Even though the system has been in operation less than a year, Wante said the financial payback has already begun.

Wante said that from January to September 2013, LRH spent $526,000 on heating oil; in 2014 during the same time period the cost for heating dropped to $207,000, including $61,000 for oil to be used as emergency backup and for other operations.

Overall, LRH estimated it is using 20 gallons a day of heating oil compared to the more than 1,200 gallons per day of average daily use.

There’s another benefit: the money spent on wood chips (about $150,000 through September) is staying in the North Country economy. LRH has a three-year contract for hardwood bole chips with A.B. Logging in Lancaster.

“The North Country has taken quite a hit over the years, and keeping this money in the local economy and supporting local industry is important for us,” Wante said.

Wante said he expects the entire project will be paid off in five to seven years.

Not a panacea

Farther south in Pembroke and Loudon, Pleasant View Gardens began its biomass conversion in 2008.

Jeff Elkins, the facilities manager, said the company was concerned about “drastically rising fuel costs” that continued to erode the bottom line of its plant material business for growers and garden centers throughout the country.

“We weren’t near a natural gas line and we were looking for an alternative energy course,” Elkins said. “The high heating oil prices were impacting our bottom line, and it was becoming harder to pass those costs onto our customers.”

After extensive research and inspections at different biomass operations of manufacturers in the U.S. and Canada, Elkins said a master plan was created.
-.-.-
● **Task 1**:
Answer these questions using the biomass heating article.
(a) How much did LRH spend on heating oil from January to September 2013?
(b) Which company holds LRH's three-year contract for hardwood bole chips?
(c) In what year did Pleasant View Gardens begin its biomass conversion?
● **Task 2**: Retype the biomass heating article between "Even though the" and "average daily use.", inclusive, with no changes.

[Records from a data source]
-.-.-
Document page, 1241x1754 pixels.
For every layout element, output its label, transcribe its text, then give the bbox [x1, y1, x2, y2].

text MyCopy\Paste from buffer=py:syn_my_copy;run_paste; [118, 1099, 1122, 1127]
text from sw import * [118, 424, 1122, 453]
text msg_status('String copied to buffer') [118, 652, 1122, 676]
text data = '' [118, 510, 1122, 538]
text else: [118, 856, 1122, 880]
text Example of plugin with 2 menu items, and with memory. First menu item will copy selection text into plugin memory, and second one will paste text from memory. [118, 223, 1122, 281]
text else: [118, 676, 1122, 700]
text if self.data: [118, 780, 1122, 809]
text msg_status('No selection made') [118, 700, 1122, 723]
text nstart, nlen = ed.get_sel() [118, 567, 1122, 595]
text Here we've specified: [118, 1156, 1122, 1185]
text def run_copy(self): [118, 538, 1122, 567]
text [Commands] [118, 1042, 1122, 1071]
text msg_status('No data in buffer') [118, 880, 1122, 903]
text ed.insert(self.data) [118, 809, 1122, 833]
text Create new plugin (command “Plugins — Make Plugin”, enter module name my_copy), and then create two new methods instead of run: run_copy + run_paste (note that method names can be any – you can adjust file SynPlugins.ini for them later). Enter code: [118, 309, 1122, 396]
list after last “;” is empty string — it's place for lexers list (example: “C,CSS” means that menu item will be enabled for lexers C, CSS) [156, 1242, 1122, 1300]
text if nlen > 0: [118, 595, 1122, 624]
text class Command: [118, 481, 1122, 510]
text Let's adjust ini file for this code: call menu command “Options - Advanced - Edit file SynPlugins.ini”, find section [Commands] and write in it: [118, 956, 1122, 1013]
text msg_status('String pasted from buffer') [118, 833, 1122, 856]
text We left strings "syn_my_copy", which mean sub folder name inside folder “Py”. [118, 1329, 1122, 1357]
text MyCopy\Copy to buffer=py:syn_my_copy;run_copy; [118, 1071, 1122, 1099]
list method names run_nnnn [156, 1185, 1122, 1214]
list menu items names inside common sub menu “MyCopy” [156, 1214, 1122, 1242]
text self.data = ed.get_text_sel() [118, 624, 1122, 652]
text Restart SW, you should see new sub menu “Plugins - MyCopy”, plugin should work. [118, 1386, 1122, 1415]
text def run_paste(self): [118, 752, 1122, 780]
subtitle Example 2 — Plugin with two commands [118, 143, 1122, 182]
-.-.-
● **Written response 1**:
(a) $526,000
(b) A.B. Logging in Lancaster
(c) 2008

● **Written response 2**:
Even though the system has been in operation less than a year, Wante said the financial payback has already begun.

Wante said that from January to September 2013, LRH spent $526,000 on heating oil; in 2014 during the same time period the cost for heating dropped to $207,000, including $61,000 for oil to be used as emergency backup and for other operations.

Overall, LRH estimated it is using 20 gallons a day of heating oil compared to the more than 1,200 gallons per day of average daily use.